Classification of zebrafish ORs
In an effort to extend this work to non-mammalian species, we classified the OR repertoire of Danio rerio (zebrafish), a popular model organism in studies of the olfactory system [31, 32, Friedrich, 2014 #31, Abreu, 2016 #32, 33]. Previous publications [19, 20] identified a repertoire of ~140 OR genes in the zebrafish genome which, although smaller than that of mammalian OR repertoires, shows greater intra-species sequence diversity than in mammals. As mentioned previously, the study of [19] also proposed a nomenclature for zebrafish ORs which is based on phylogenetic classification and groups the zebrafish ORs into classes and not into families and subfamilies.
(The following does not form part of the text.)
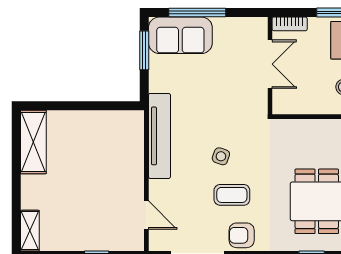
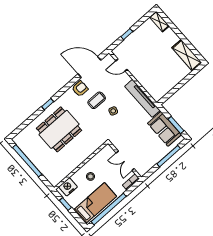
sofa: (180, 35) -> (164, 129), moved, turned -90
We used version GRCz10 of the zebrafish genome to identify an updated repertoire of 172 zebrafish OR genes, including 13 pseudogenes. We then used the MMS algorithm to assign symbols to each of the zebrafish genes. However, as zebrafish ORs are very distant from mammalian ORs and are expected to be classified into different OR families, we initially manually named zebrafish-specific OR family representatives which were added to the library with the classified ORs (hierarchical clustering, Additional file 3: Fig. S3). Importantly, the OR family numbers were selected to fit with the classes of [19], with a distinct set of family numbers for every class (Additional file 3: Table S2). We then proceeded with the symbol assignment process by applying the MMS algorithm using the same cutoff criteria that we used for mammals (see Methods). The zebrafish OR repertoire was classified into 20 families, of which 2 are shared with mammals (OR families 6 and 55) (Fig. 5). We note that the similarity to mammalian ORs could not be detected using the nomenclature suggested in [19].